Top of READING PASSAGE

Report: Italian Mafia’s Cut in Tourism Sector is Over $2.6 Billion

Published: 28 April 2021

Italy TouristsFor the mafia, control over legitimate enterprises such as tourism and hospitality entities are increasingly valuable, as their revenue from illegitimate enterprises like drug and arms trafficking grows. (Photo: eGuide Travel, Flickr, License)

By David Klein

Italian organized criminal groups have infiltrated the country’s robust tourism sector to the tune of US$2.6 billion in 2020, a recent report by Italian think tank Demoskopika, revealed. The groups take control over legitimate businesses in order to launder revenue from illegitimate enterprises like drug and arms trafficking, experts say.

That revenue is split between three major regional groups -- Sicilian Cosa Nostra, Neapolitan Camorra and Calabrian ‘Ndrangheta, as well as smaller criminal groups in southern Italy’s Puglia and Lucania regions.

Bottom of READING PASSAGE
Top of SOURCE DATA

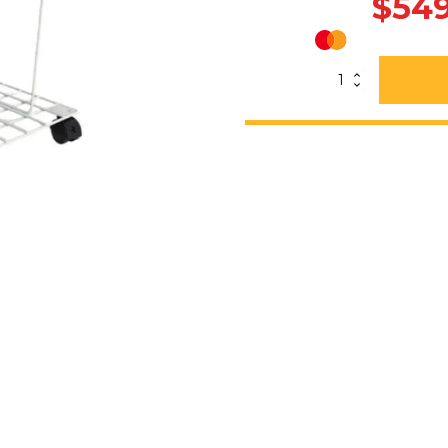
$
549
Canastilla
Con
Ruedas
Para
PC-
13
cantidad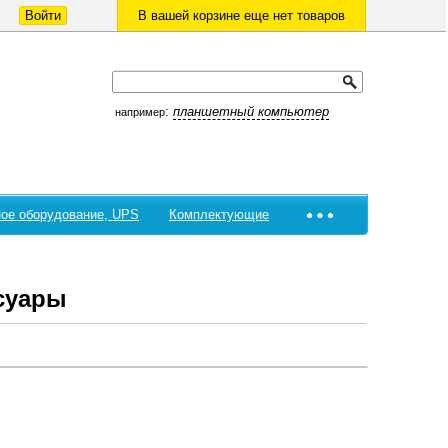
Войти
В вашей корзине еще нет товаров
:
планшетный компьютер
например
ое оборудование, UPS
Комплектующие
суары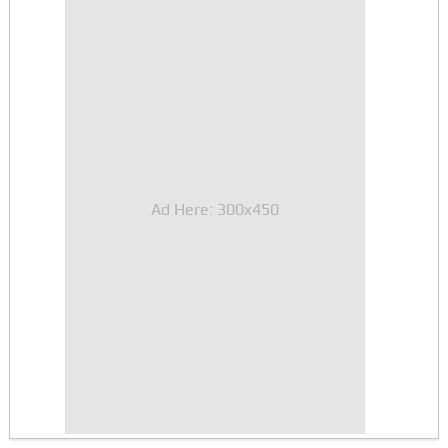
Ad Here: 300x450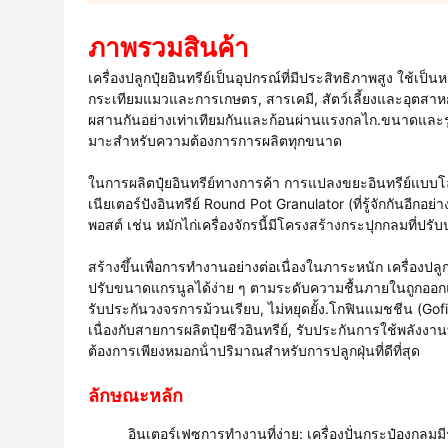
ภาพรวมสินค้า
เครื่องปลูกปุ๋ยอินทรีย์เป็นอุปกรณ์ที่มีประสิทธิภาพสูง ใช้
กระเทียมแมวและการเกษตร, สารเคมี, สัตว์เลี้ยงและอุตสาหกร
ผสานกันอย่างเท่าเทียมกันและก้อนผ่านแรงกลไก.ขนาดและรูป
มาะสําหรับความต้องการการผลิตทุกขนาด
ในการผลิตปุ๋ยอินทรีย์ทางการค้า การแปลงขยะอินทรีย์แบบโล่ง
เนียเตอร์ปังอินทรีย์ Round Pot Granulator (ที่รู้จักกันอีกอย
พอสต์ เช่น หมักไก่เครื่องจักรนี้มีโครงสร้างกระปุกกลมที่ปรับ
สร้างขึ้นเพื่อการทํางานอย่างต่อเนื่องในภาระหนัก เครื่อง
ปรับขนาดแกรนูลได้ง่าย ๆ ตามระดับความชื้นภายในถูกออกแบบ
รับประกันวงจรการม้วนเรียบ, ไม่หยุดยั้ง.โกฟินแมชชีน (Gofin
เนื่องกับสายการผลิตปุ๋ยชีวอินทรีย์, รับประกันการใช้พลังงานที
ต้องการเพียงหมอกน้ําปริมาณสําหรับการปลูกฝุ่นที่ดีที่สุด
ลักษณะหลัก
อินเตอร์เฟซการทํางานที่ง่าย: เครื่องปั่นกระป๋องกลมมีร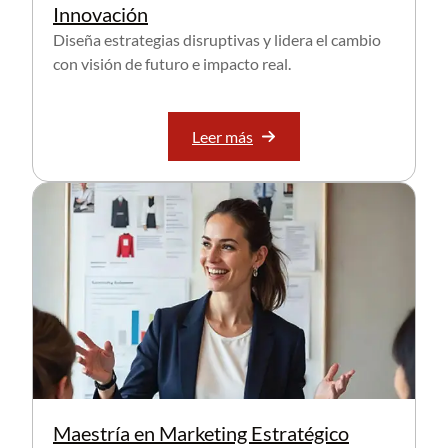
Innovación
Diseña estrategias disruptivas y lidera el cambio
con visión de futuro e impacto real.
Leer más
Maestría en Marketing Estratégico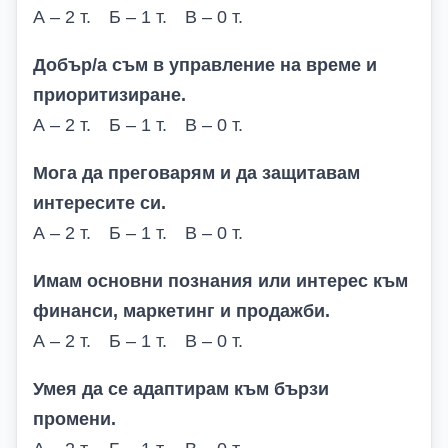
А – 2 т. Б – 1 т. В – 0 т.
Добър/а съм в управление на време и
приоритизиране.
А – 2 т. Б – 1 т. В – 0 т.
Мога да преговарям и да защитавам
интересите си.
А – 2 т. Б – 1 т. В – 0 т.
Имам основни познания или интерес към
финанси, маркетинг и продажби.
А – 2 т. Б – 1 т. В – 0 т.
Умея да се адаптирам към бързи
промени.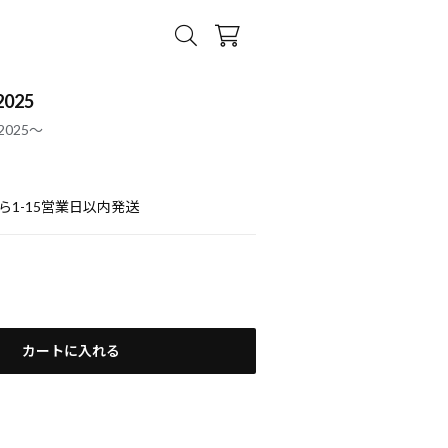
025
025～
ら1-15営業日以内発送
カートに入れる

Bottom of SOURCE DATA

### QUESTIONS
1. Revise the stretch from "Italian organized criminal" through "and Lucania regions." in the report on the mafia's cut of Italy's tourism sector, putting "research institute" in place of "think tank".
2. Resume the report on the mafia's cut of Italy's tourism sector, starting after its last sentence.

### YOUR WRITTEN ANSWERS
1.
Italian organized criminal groups have infiltrated the country’s robust tourism sector to the tune of US$2.6 billion in 2020, a recent report by Italian research institute Demoskopika, revealed. The groups take control over legitimate businesses in order to launder revenue from illegitimate enterprises like drug and arms trafficking, experts say.

That revenue is split between three major regional groups -- Sicilian Cosa Nostra, Neapolitan Camorra and Calabrian ‘Ndrangheta, as well as smaller criminal groups in southern Italy’s Puglia and Lucania regions.

2.
Though $2.6 billion is barely one percent of tourism's total contribution to Italy's GDP, nearly $280 billion in 2019, according to Statista, it still represents a significant foothold in one of Italy’s largest industries. 

According to Demoskopika, some 4,400 businesses are at risk of mafia infiltration, largely for the purpose of money laundering. The problem has only been exacerbated by the coronavirus pandemic. 

As the world's 5th most visited country in 2019, tourism amounts for some 13% of Italy's GDP. However, border shutdowns and global travel restrictions have put the industry in dire straits.

“Over 13% of companies in the tourism sector are at risk of default due to COVID,” Demoskopika’s Director Raffaele Rio said. That makes them especially vulnerable to the aggressive economic infiltration strategies of organized crime groups. 

“The mafias try to bend the entrepreneurs with attractive criminal welfare tools capable of guaranteeing business survival,” Rio said. To that end they offer to cover soaring debt, provide greater financial security through their entry into the business, slowly acquiring more and more until sometimes they even fully control the business.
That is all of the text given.